There are always going to be toxic people who have a way of getting under your skin and staying there. Each time you find yourself thinking about a co-worker or person who makes your blood boil, practice being grateful for someone else in your life instead. There are plenty of people out there who deserve your attention, and the last thing you want to do is think about the people who don’t matter when there are people who do.

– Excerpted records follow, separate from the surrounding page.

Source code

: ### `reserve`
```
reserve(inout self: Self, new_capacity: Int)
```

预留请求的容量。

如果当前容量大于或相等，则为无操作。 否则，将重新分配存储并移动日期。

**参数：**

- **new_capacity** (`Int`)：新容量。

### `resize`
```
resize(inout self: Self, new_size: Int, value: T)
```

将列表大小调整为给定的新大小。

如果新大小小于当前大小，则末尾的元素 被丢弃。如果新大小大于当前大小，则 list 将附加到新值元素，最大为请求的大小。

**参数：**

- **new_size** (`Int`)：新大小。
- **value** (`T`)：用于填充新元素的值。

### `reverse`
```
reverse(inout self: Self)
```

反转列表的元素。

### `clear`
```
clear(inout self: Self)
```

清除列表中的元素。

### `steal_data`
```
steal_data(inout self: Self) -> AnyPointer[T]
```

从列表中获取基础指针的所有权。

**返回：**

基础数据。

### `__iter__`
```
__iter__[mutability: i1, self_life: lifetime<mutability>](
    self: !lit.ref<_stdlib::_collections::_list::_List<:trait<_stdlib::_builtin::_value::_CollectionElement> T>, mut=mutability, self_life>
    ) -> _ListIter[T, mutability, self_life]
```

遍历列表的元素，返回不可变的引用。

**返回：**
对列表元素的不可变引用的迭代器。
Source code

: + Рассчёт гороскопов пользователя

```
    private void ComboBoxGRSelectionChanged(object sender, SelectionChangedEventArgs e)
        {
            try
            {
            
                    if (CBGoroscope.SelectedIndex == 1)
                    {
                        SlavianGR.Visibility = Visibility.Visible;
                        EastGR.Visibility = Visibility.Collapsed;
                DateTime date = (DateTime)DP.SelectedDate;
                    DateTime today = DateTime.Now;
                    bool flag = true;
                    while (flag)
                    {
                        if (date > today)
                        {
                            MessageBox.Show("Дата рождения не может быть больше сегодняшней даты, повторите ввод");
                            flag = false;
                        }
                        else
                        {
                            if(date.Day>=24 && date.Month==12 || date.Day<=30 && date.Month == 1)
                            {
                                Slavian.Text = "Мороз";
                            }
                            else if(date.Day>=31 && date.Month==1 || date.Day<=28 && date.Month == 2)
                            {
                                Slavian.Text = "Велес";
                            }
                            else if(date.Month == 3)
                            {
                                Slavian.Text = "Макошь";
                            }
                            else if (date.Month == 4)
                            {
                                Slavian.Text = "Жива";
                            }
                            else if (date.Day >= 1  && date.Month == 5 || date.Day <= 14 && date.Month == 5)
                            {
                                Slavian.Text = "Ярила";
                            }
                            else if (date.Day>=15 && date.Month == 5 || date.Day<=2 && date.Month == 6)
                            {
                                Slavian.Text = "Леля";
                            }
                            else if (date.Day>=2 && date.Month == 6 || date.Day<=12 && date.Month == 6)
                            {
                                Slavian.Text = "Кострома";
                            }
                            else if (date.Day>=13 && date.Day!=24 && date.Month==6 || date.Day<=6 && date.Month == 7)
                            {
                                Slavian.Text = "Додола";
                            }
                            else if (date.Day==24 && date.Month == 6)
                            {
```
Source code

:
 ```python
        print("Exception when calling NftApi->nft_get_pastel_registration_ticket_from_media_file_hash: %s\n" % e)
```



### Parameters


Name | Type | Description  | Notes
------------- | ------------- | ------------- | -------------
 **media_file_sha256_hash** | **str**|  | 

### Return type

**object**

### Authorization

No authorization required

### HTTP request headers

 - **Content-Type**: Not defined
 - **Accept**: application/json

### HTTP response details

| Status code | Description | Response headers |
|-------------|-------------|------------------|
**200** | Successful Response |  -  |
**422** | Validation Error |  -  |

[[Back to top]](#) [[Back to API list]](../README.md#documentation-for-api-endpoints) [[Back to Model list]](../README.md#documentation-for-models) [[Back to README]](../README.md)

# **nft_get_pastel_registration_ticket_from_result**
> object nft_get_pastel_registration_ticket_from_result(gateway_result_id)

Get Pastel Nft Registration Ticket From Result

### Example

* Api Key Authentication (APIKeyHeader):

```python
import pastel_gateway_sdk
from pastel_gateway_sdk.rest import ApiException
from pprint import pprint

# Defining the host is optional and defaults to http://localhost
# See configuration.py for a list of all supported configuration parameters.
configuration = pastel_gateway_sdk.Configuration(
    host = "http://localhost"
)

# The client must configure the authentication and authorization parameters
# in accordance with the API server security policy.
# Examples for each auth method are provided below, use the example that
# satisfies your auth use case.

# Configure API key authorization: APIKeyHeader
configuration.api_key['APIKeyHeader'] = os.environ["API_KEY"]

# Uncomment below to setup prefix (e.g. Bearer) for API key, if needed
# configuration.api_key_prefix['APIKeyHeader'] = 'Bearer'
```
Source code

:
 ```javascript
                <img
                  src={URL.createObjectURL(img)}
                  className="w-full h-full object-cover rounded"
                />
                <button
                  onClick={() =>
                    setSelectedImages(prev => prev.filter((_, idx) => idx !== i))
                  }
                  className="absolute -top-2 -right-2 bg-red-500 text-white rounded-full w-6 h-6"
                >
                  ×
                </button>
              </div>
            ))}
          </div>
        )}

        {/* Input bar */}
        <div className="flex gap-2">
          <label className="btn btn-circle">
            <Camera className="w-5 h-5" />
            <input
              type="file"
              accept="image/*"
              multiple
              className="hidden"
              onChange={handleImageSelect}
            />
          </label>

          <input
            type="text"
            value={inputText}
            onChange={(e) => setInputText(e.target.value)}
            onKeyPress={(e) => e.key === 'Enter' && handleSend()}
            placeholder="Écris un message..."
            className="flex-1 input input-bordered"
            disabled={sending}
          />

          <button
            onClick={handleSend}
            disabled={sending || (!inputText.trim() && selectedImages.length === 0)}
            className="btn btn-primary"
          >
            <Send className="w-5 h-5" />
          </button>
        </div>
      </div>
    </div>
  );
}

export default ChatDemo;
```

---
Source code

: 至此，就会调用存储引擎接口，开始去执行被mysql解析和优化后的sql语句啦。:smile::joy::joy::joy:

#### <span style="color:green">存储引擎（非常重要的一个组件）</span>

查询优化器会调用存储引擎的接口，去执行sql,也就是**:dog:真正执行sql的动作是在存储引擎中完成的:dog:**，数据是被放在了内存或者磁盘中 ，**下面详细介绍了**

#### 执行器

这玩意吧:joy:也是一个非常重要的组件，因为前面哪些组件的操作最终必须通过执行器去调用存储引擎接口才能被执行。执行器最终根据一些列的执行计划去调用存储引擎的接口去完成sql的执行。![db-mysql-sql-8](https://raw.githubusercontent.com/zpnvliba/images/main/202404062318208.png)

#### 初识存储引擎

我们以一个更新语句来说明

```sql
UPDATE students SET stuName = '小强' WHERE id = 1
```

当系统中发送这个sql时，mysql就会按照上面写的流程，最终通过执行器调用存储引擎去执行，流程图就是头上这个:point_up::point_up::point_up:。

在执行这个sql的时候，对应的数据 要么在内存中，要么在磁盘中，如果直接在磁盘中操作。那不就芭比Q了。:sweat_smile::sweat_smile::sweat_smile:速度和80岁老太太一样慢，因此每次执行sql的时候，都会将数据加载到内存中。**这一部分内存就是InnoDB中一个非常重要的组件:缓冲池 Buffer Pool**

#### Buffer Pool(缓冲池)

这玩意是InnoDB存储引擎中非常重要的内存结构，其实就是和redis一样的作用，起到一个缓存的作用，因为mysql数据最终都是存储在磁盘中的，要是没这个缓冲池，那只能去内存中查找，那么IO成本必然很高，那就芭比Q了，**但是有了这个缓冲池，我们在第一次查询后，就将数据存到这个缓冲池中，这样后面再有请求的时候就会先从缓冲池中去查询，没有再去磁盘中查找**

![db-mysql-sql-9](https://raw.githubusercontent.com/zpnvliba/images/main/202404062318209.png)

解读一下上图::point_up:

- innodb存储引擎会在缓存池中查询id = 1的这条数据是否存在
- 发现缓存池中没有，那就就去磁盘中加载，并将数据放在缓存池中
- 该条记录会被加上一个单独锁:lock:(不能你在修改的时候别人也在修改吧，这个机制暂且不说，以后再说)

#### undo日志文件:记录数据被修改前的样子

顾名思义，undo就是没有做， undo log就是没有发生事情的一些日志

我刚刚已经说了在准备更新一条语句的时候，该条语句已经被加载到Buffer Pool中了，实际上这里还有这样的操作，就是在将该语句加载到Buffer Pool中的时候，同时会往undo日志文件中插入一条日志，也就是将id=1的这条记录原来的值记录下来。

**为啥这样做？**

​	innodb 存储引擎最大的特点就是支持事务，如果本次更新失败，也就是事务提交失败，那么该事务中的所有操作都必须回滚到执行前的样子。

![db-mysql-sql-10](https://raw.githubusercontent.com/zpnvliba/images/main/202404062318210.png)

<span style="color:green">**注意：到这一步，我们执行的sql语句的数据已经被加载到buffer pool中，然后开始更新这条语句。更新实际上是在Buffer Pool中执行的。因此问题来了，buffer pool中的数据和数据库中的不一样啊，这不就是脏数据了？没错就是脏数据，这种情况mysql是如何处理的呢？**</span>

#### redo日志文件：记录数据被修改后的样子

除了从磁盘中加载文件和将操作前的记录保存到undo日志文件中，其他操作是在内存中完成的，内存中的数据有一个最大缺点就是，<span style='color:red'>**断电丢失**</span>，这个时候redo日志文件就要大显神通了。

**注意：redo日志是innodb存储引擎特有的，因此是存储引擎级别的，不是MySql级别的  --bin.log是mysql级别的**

7. Multitasking during meetings.

You should never give anything half of your attention, especially meetings. If a meeting isn’t worth your full attention, then you shouldn’t be attending it in the first place; and if the meeting is worth your full attention, then you need to get everything you can out of it. Multitasking during meetings hurts you by creating the impression that you believe you are more important than everyone else.

8. Gossiping.

Gossipers derive pleasure from other people’s misfortunes. It might be fun to peer into somebody else’s personal or professional faux pas at first, but over time, it gets tiring, makes you feel gross and hurts other people. There are too many positives out there and too much to learn from interesting people to waste your time talking about the misfortune of others.

“Great minds discuss ideas, average ones discuss events, and small minds discuss people.” –Eleanor Roosevelt

9. Waiting to act until you know you’ll succeed.

Most writers spend countless hours brainstorming their characters and plots, and they even write page after page that they know they’ll never include in the books. They do this because they know that ideas need time to develop. We tend to freeze up when it’s time to get started because we know that our ideas aren’t perfect and that what we produce might not be any good. But how can you ever produce something great if you don’t get started and give your ideas time to evolve? Author Jodi Picoult summarized the importance of avoiding perfectionism perfectly: “You can edit a bad page, but you can’t edit a blank page.”

10. Comparing yourself to other people.

When your sense of pleasure and satisfaction are derived from comparing yourself to others, you are no longer the master of your own happiness. When you feel good about something that you’ve done, don’t allow anyone’s opinions or accomplishments take that away from you. While it’s impossible to turn off your reactions to what others think of you, you don’t have to compare yourself to others, and you can always take people’s opinions with a grain of salt. That way, no matter what other people are thinking or doing, your self-worth comes from within. Regardless of what people think of you at any particular moment, one thing is certain—you’re never as good or bad as they say you are.

By practicing self-control to break these bad habits, you can simultaneously strengthen your self-control muscle and abolish nasty habits that have the power to bring your career to a grinding halt.